### [Your instructions]
The response must be made up of the lines in the entries below that contain "iLEDEX".

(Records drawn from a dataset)
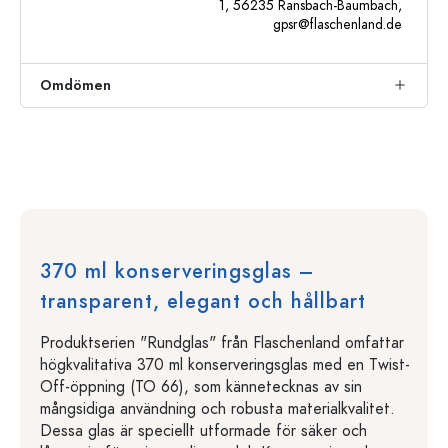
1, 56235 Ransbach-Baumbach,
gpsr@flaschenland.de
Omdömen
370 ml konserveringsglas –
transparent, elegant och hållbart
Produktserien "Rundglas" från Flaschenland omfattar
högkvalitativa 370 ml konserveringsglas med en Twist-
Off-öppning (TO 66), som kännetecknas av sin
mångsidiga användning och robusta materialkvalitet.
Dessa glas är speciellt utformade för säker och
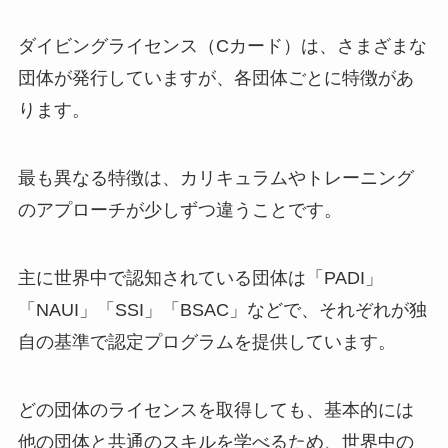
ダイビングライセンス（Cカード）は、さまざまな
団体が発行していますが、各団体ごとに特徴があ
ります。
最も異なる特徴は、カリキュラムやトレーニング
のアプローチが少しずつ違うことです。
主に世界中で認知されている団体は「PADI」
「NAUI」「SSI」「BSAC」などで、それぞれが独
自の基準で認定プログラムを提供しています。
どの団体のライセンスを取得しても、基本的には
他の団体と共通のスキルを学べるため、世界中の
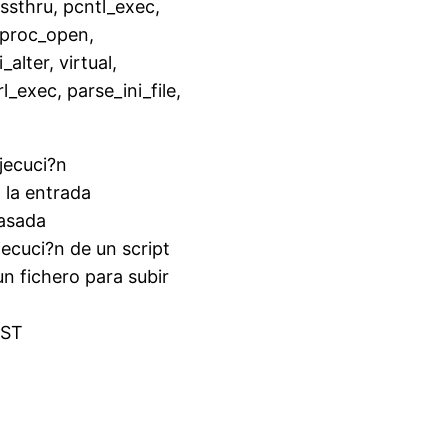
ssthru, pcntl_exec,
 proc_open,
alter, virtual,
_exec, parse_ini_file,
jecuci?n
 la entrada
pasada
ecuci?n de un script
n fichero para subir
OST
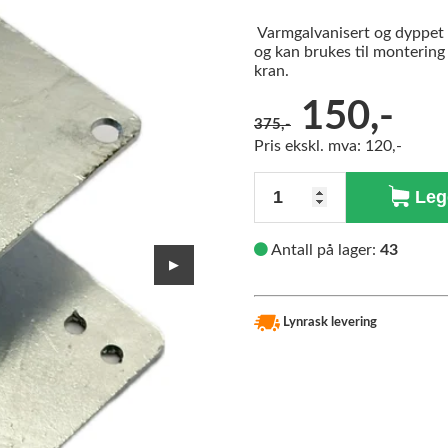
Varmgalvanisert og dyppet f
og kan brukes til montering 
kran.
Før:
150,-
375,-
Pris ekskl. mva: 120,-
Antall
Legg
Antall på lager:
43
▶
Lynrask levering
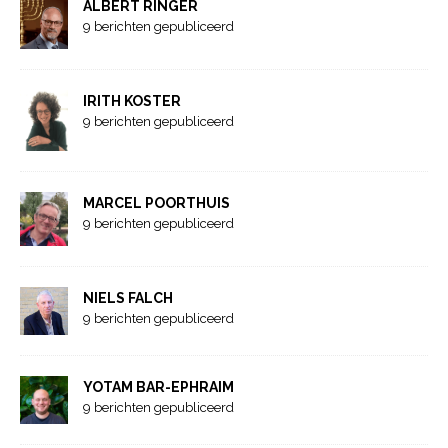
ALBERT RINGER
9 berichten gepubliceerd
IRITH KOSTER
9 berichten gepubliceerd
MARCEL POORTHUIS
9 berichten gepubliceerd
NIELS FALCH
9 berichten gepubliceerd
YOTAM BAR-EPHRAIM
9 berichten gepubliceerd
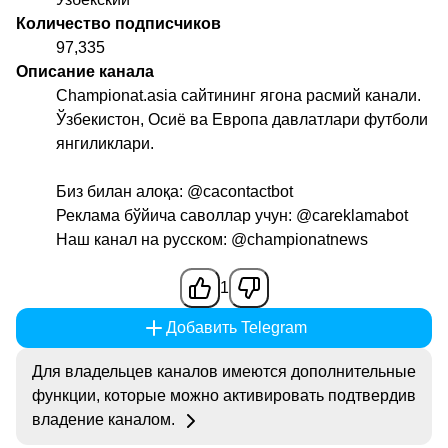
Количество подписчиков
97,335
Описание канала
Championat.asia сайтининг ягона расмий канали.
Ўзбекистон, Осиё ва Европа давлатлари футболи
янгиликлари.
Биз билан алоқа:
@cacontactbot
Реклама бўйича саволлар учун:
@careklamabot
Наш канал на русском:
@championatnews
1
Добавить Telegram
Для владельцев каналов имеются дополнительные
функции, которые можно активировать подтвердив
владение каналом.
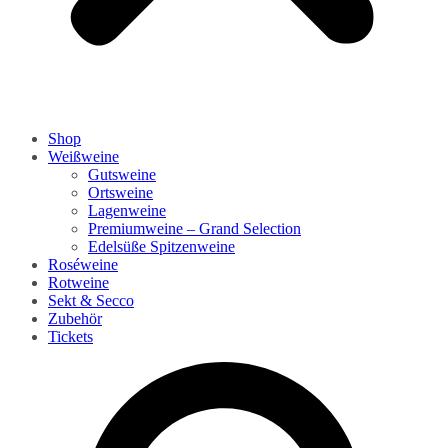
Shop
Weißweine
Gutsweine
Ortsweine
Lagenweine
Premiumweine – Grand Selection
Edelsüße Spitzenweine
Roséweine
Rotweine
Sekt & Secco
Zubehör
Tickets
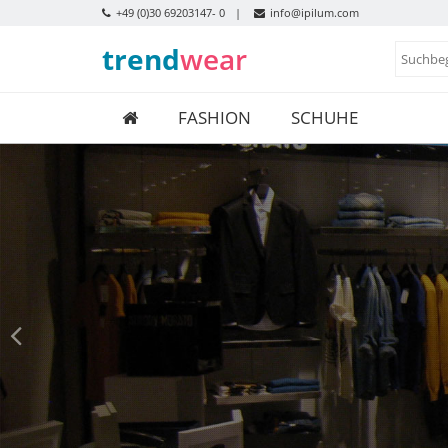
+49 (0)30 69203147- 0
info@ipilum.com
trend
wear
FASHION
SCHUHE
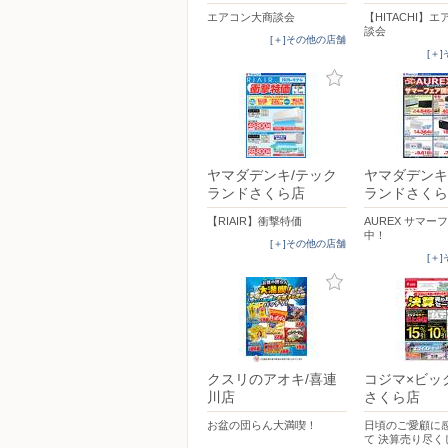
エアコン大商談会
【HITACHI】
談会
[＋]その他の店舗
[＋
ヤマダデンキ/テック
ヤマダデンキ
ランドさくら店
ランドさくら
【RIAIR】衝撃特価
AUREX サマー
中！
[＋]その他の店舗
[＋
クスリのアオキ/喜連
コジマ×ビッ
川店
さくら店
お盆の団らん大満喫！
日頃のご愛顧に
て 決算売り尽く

* * *

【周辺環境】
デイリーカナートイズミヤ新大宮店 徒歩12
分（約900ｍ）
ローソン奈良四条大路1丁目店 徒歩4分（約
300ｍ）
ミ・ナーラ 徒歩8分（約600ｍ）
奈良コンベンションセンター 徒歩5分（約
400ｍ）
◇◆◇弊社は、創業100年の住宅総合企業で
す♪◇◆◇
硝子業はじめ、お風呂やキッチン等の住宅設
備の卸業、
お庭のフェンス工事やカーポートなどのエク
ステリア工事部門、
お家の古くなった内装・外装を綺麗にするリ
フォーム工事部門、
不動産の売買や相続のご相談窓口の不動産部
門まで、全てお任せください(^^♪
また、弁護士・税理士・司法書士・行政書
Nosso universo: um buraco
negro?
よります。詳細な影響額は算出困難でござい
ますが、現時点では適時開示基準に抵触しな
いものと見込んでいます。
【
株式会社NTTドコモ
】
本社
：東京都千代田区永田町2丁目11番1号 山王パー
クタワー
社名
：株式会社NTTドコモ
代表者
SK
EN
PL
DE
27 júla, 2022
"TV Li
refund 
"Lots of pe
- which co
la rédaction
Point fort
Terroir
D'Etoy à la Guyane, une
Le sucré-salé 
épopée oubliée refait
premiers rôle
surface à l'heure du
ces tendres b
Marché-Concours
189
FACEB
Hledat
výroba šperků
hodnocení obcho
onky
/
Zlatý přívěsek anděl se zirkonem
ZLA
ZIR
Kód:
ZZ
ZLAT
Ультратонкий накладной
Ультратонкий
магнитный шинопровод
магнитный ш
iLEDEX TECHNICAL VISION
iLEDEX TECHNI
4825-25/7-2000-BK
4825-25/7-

### [Written solution]
iLEDEX TECHNICAL VISION
iLEDEX TECHNI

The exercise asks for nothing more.